Furthermore, cytoscape plugin clueGO was used for functional enrichment analysis of these key genes in PCa. These results suggested that PNO1 correlates to translational silencing of Ceruloplasmin expression and GTP hydrolysis and joining of the 60S ribosomal subunit through suppressing EIF4A2, EIF2S1, EIF3M, and RPSA (Figure 6D). PNO1 was involved in regulating Spliceosome via down-regulating GCFC2, PRPF8, PRPF3, RBM22, SART1, RBM25, SNRNP200, CDC5L, and SMNDC1 (Figure 6D). PNO1 was involved in regulating Glycosylphosphatidylinositol (GPI)-anchor biosynthesis through enhancing PIGN, GPAA1 and PIGP, involved in regulating ubiquitin conjugating enzyme activity through promoting UBE2Z, UBE2N, UBE2J1 and UBE2G1, involved in regulating Clathrin-mediated endocytosis via promoting AP2B1, CLTCL1, AGFG1, STAM2 and EGFR (Figure 7D).
Ubiquitin conjugating enzymes played an important role in regulating degradation of unfolded protein. In order to provide several clues to validate the effects of PNO1 on these proteins in PCa, we conduction co-expression analysis between PNO1 and these ubiquitin conjugating enzymes using GEPIA database. The results showed PNO1 was positively correlated to the expression of UBE2Z (Figure 8A), UBE2N (Figure 8B), UBE2J1 (Figure 8C) and UBE2G1 (Figure 8D).

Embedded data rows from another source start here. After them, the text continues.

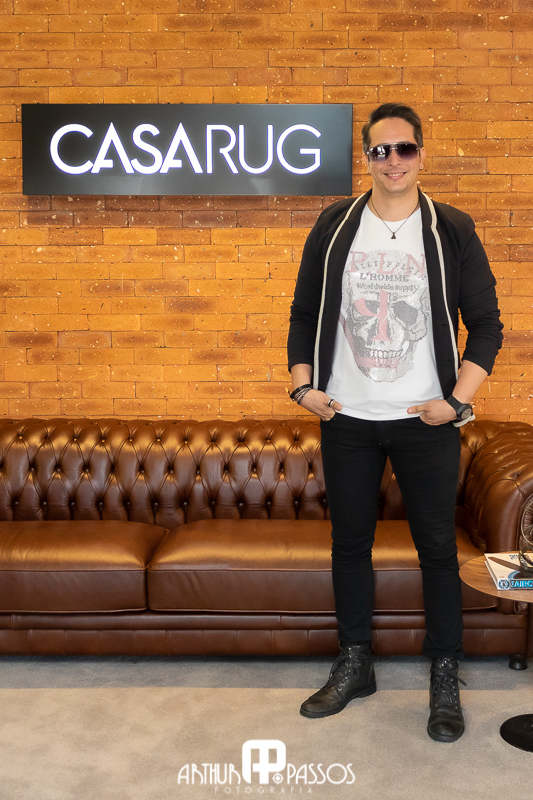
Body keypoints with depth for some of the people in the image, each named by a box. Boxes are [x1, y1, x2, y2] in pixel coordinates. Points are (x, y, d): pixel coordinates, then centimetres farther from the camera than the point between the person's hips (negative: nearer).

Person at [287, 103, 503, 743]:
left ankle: (445, 680, 22)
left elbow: (485, 323, 1)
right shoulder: (334, 226, 4)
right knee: (349, 541, 12)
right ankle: (354, 665, 30)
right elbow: (304, 312, 9)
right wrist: (303, 385, -2)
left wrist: (459, 399, -9)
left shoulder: (452, 230, -1)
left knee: (437, 546, 5)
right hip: (346, 418, 2)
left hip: (425, 421, -2)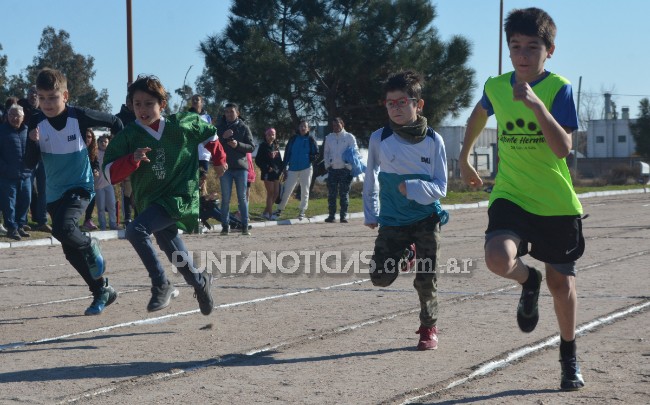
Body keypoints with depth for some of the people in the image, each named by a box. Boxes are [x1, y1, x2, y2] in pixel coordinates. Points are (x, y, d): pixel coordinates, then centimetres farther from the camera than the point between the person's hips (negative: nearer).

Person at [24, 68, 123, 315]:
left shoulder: (80, 117, -15)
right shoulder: (36, 123, -7)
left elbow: (114, 122, 1)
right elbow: (30, 164, -7)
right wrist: (33, 142, -25)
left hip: (80, 187, -5)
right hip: (54, 193, 5)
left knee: (62, 228, -31)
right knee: (71, 251, 9)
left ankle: (90, 247, 0)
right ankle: (102, 292, 24)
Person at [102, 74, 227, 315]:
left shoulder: (180, 126, -7)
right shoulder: (128, 137, -5)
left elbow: (208, 132, 14)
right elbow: (110, 174, -11)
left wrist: (219, 160, 27)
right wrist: (133, 159, -28)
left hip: (180, 197, -4)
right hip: (151, 202, 5)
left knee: (135, 231, -26)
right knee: (177, 257, 14)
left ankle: (161, 286, -16)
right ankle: (200, 281, 42)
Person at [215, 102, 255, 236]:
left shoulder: (243, 127, 4)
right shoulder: (219, 127, 6)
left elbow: (252, 147, 1)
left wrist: (238, 144, -15)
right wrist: (223, 137, -16)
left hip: (241, 166, 0)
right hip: (225, 166, 0)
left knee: (242, 198, 3)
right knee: (225, 198, 2)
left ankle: (245, 226, 5)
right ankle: (225, 226, 5)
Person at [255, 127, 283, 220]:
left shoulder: (276, 146, 12)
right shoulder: (263, 146, -6)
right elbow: (258, 160, -9)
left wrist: (281, 169, 4)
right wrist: (267, 168, -16)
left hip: (276, 172, 7)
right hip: (268, 173, -7)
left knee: (276, 193, 6)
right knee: (270, 192, -6)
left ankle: (266, 212, 16)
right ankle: (270, 214, -2)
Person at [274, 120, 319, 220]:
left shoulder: (310, 140, 3)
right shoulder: (293, 139, 7)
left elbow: (316, 154, 6)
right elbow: (287, 153, 7)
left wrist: (309, 159, -11)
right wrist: (285, 168, 3)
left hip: (306, 169, -1)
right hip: (293, 169, 1)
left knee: (305, 191, 4)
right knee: (286, 190, -2)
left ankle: (302, 211, 13)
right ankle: (279, 209, 8)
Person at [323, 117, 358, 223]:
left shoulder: (349, 137, 2)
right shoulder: (329, 138, 14)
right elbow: (326, 152, 19)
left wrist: (349, 167, -9)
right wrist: (327, 165, 5)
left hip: (345, 169, -3)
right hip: (332, 169, 3)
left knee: (344, 193, -1)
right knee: (331, 193, 2)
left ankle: (343, 215, 3)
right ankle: (331, 215, 7)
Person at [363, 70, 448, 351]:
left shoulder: (433, 141, -8)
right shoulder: (379, 139, -6)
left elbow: (440, 188, -8)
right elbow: (371, 178, 9)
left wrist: (413, 187, -26)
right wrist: (370, 213, 12)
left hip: (426, 219, -1)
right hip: (392, 220, 1)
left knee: (425, 280, 0)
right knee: (380, 278, -6)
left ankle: (429, 328, 23)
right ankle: (403, 255, 27)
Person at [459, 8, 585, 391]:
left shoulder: (559, 88, -11)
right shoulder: (496, 86, 0)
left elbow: (563, 148, -23)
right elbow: (480, 114, 24)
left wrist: (537, 105, -33)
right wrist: (465, 157, 31)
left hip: (557, 204, -1)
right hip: (510, 196, 2)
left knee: (562, 283, 11)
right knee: (499, 258, -27)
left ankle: (570, 358, 37)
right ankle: (529, 282, 12)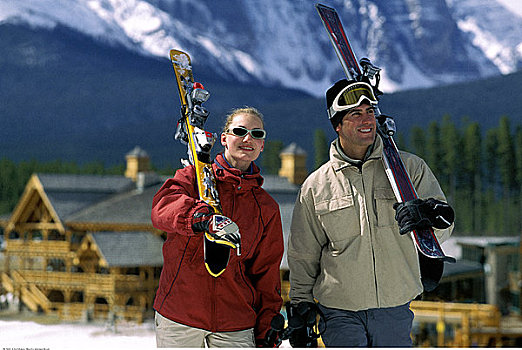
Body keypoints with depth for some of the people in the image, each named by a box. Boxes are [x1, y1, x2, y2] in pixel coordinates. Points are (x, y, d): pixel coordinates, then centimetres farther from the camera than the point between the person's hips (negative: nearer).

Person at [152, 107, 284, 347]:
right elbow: (163, 206, -18)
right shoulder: (194, 177, 4)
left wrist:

Knockdown of PNO1 suppressed prostate cancer growth in vivo
We further conducted in vivo tumor growth assay to determine the effect of PNO1 on tumor growth. A luciferase-expressing DU145 cell line transfected with shPNO1 or shNC were constructed to race tumors in live animals. In vivo tumor growth were detected using caliper measurements. The tumor growth curve analysis showed the PNO1 knockdown tumor xenografts had an obvious reduction of tumor volume relative to that in control groups (Figure 9A). On day 41, the luciferase expression in all mice were detected and the results showed the luciferase levels in shPNO1 group was down-regulated compared to normal group (Figure 9B and E). Then mice were sacrificed and the tumor xenografts were excised and weighed according to the manufacturer’s instruction. It was observed that the weight of tumor xenografts in shPNO1 group was significantly lower than that of shNC group (Figure 9C-D, P<0.05).